Estas irritaciones y molestias hubieran podido ser menos penosas para todos si no las hubiera agravado la presencia de aquel detective. Este muchacho tranquilo, vestido de tweed, comía huevos con curry en uno de los extremos de la mesa, al lado de míster Murbles, el abogado. Llegado de Londres el viernes, había corregido a la Policía local y disentía fuertemente de la opinión del inspector Craikes. Ocultó al jurado ciertas informaciones que, expuestas abiertamente, hubieran impedido tal vez la detención del duque. Oficiosamente evitó la marcha de los desgraciados invitados con el pretexto de hacerles sufrir un nuevo interrogatorio, y de esta forma los tenía a todos reunidos aquel terrible domingo. Y para colmo, era amigo íntimo de lord Peter Wimsey, por lo cual tuvieron que prepararle una cama en el cottage del guardabosque y darle de desayunar en Riddlesdale Lodge.

Míster Murbles, que era anciano y hacía malas digestiones, había llegado precipitadamente el jueves por la noche. Encontró el juicio muy mal llevado y a su cliente intratable. Empleó todo su tiempo en tratar de obtener ayuda de sir Impey Biggs, K. C.[6 - King's Counsel, consejero del rey. Título conferido a los miembros eminentes del Foro de Londres.], que se había ausentado durante el fin de semana sin dejar dirección. Estaba comiendo pan tostado y sentía simpatía por el detective, quien le llamaba sir y le pasaba la mantequilla.

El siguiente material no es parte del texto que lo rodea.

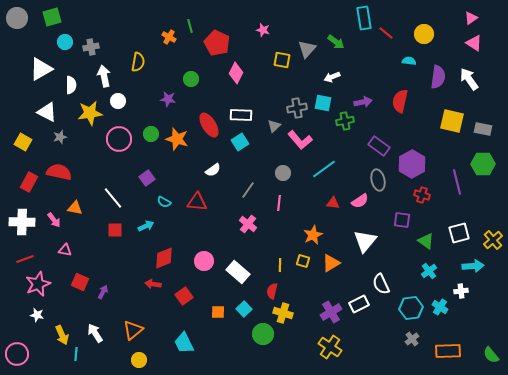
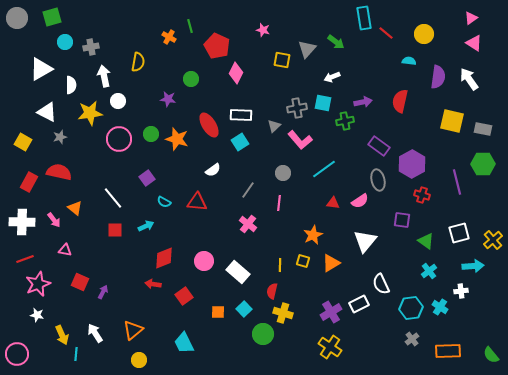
red pentagon at (217, 43): moved 3 px down
orange triangle at (75, 208): rotated 28 degrees clockwise
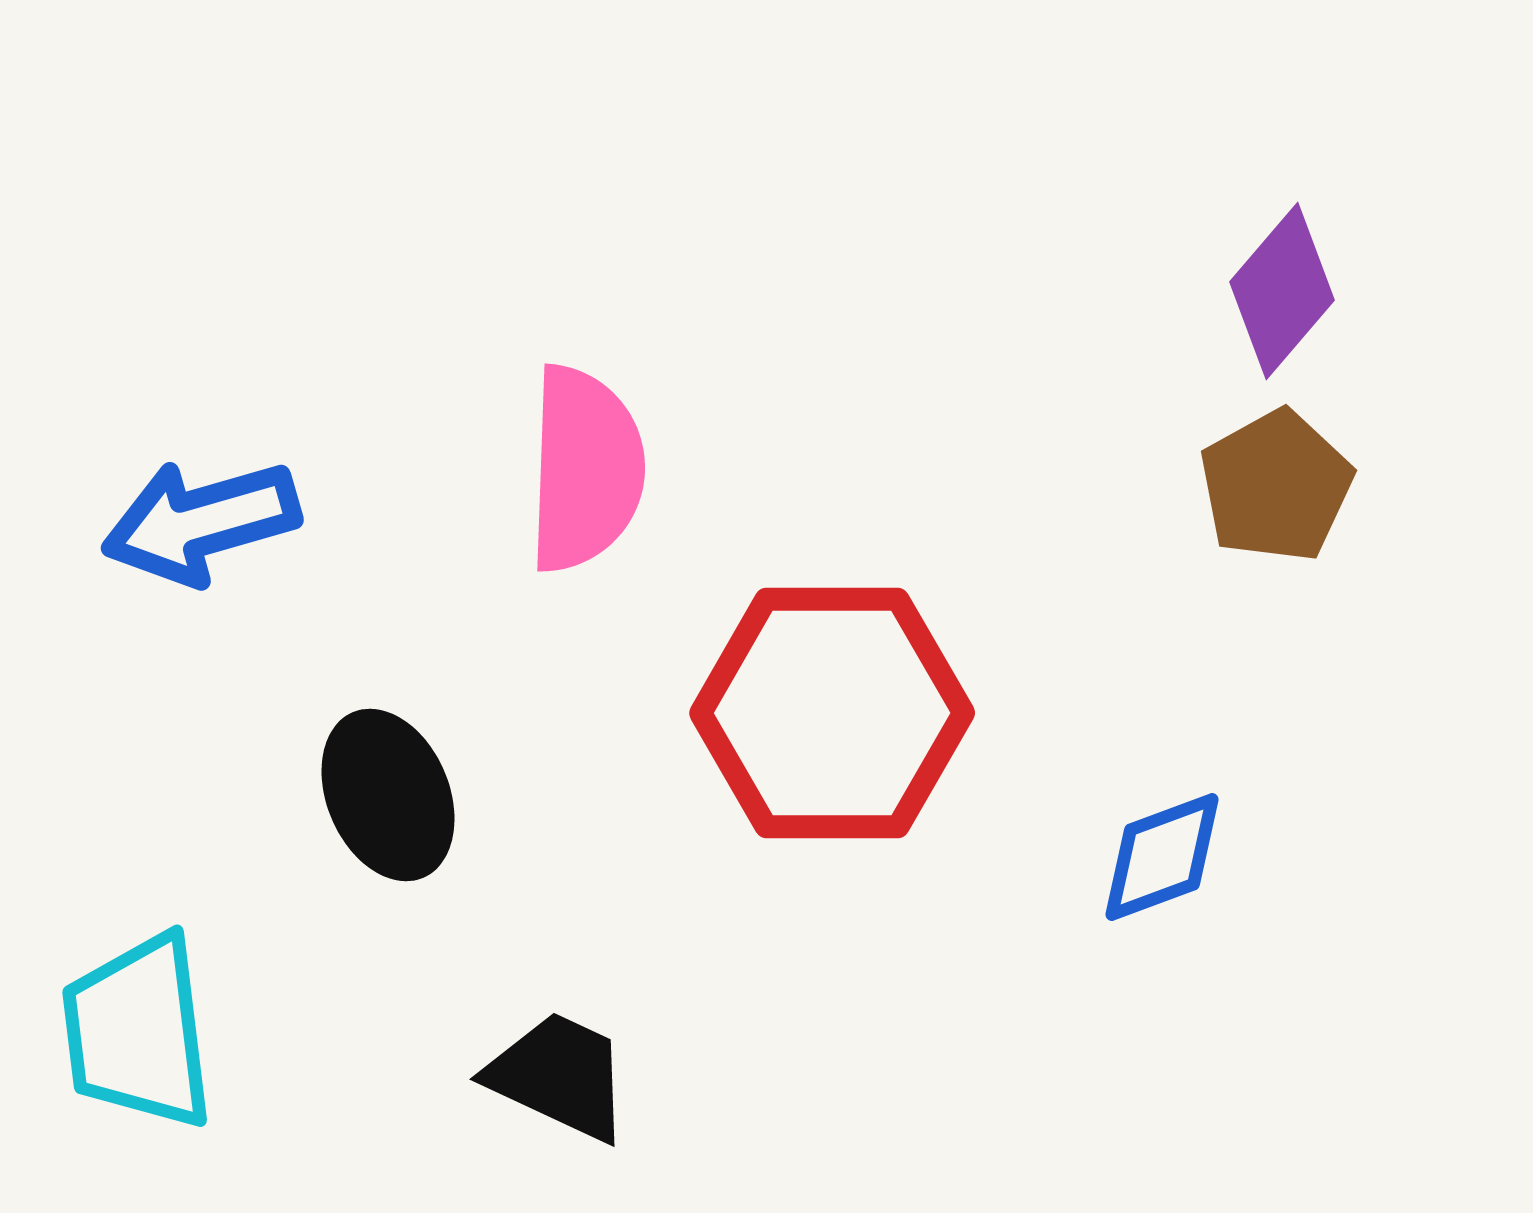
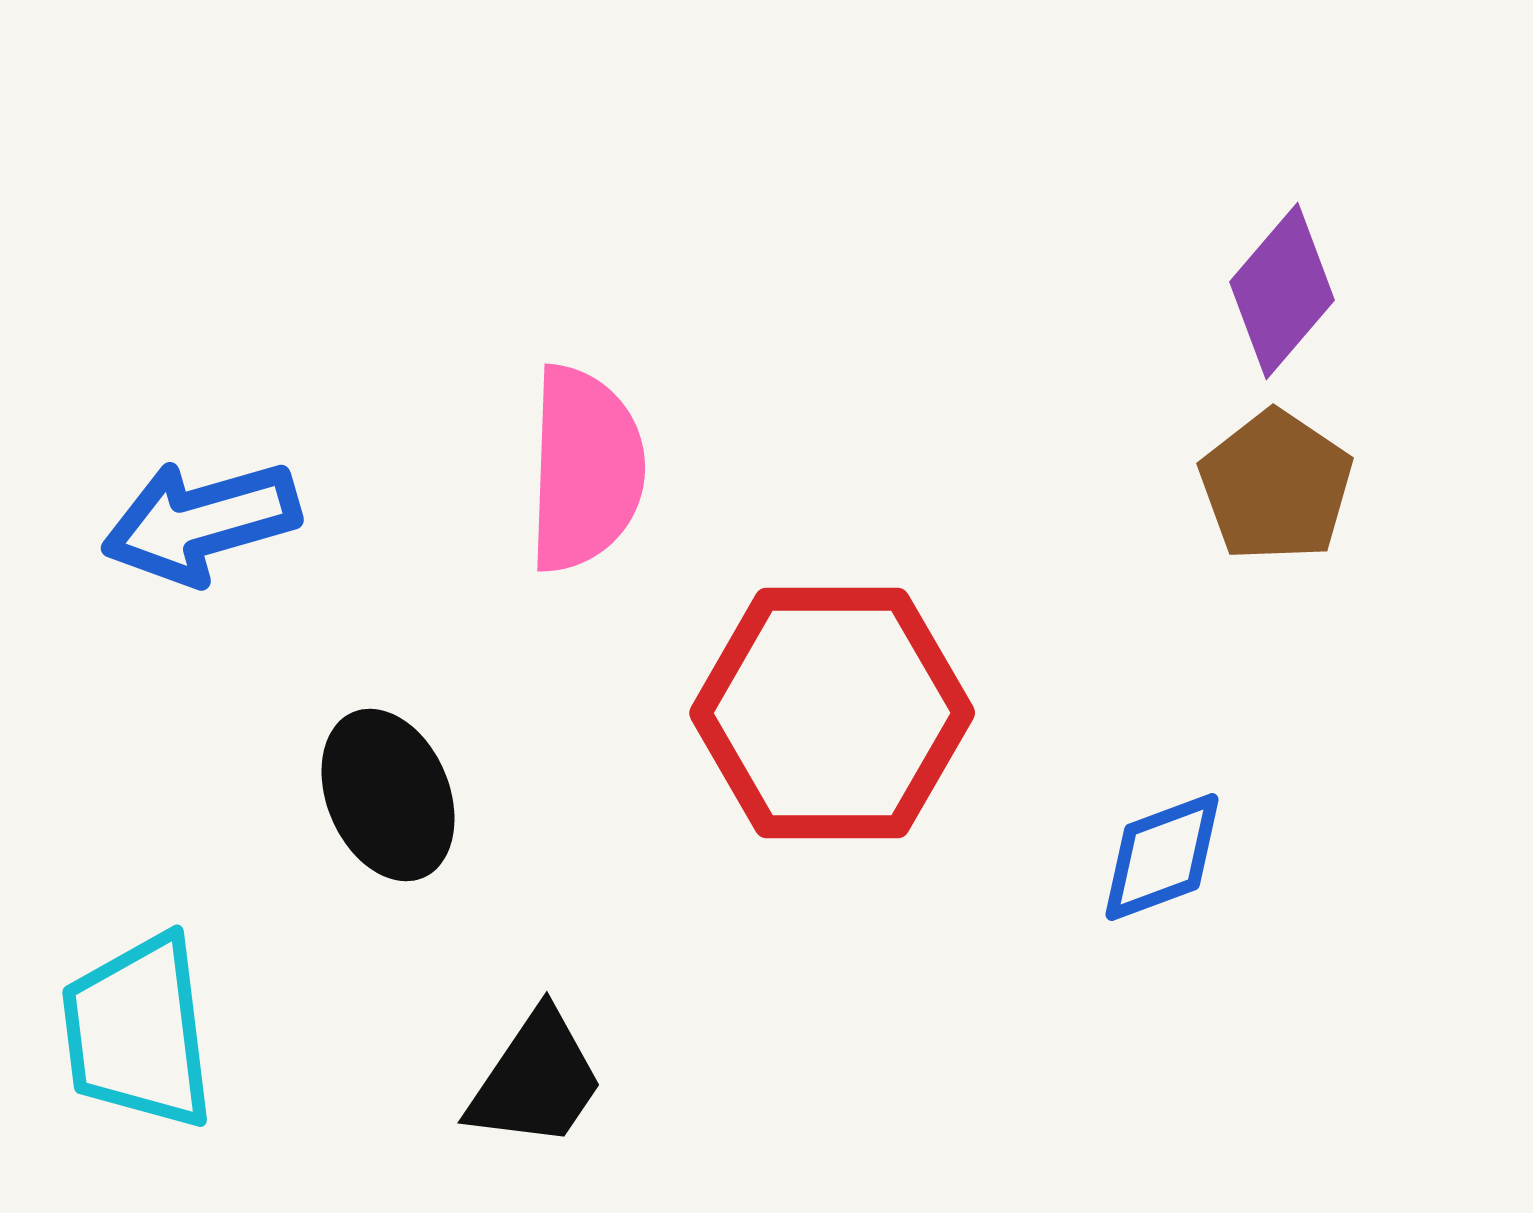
brown pentagon: rotated 9 degrees counterclockwise
black trapezoid: moved 23 px left, 4 px down; rotated 99 degrees clockwise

– ¿Acaso quiere alguien ir a la iglesia? – preguntó la duquesa.

– A Theodore y a mí nos gustaría ir – respondió mistress Pettigrew-Robinson —, si no es mucho trastorno. Podríamos ir a pie. La distancia no es mucha.

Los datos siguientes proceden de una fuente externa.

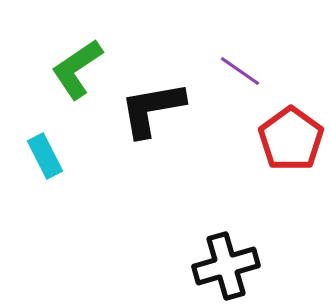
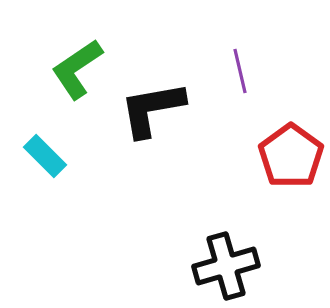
purple line: rotated 42 degrees clockwise
red pentagon: moved 17 px down
cyan rectangle: rotated 18 degrees counterclockwise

– Hay sus buenos cinco kilómetros – dijo el coronel Marchbanks.

Míster Pettigrew-Robinson le miró agradecido.

– Iremos en el coche – dijo la duquesa —. Yo también voy.

– ¿De veras? – preguntó el honorable Freddy —. ¿No cree usted que la mirarán con malos ojos?

– ¿Importa eso en realidad, Freddy? – dijo la duquesa.

– Yo creo que toda esa gente que vive en el pueblo es socialista y metodista.

– Si es metodista, no estará en la iglesia – observó mistress Pettigrew-Robinson.

– ¿No? – replicó el honorable Freddy —. Puedo apostar a que estarán, si hay algo que ver. Será para ellos mejor que un funeral.

– Existe, ciertamente, un deber que cumplir – dijo mistress Pettigrew-Robinson —, sean cuales fueren nuestros sentimientos íntimos y personales…, sobre todo en la época actual, en la que la gente es tan terriblemente débil.

Y fijó los ojos en el honorable Freddy.

– ¡Oh, no se preocupe por mí, mistress Pettigrew-Robinson! – dijo amablemente el joven —. Todo lo que yo digo es que esos animales hacen cosas desagradables, no me lo reproche.

– ¿Quién piensa en reprocharle nada, Freddy? – preguntó la duquesa.

– ¡Oh, es un modo de hablar simplemente! – respondió el honorable Freddy.

– ¿Qué piensa usted, míster Murbles? – inquirió la dueña de la casa.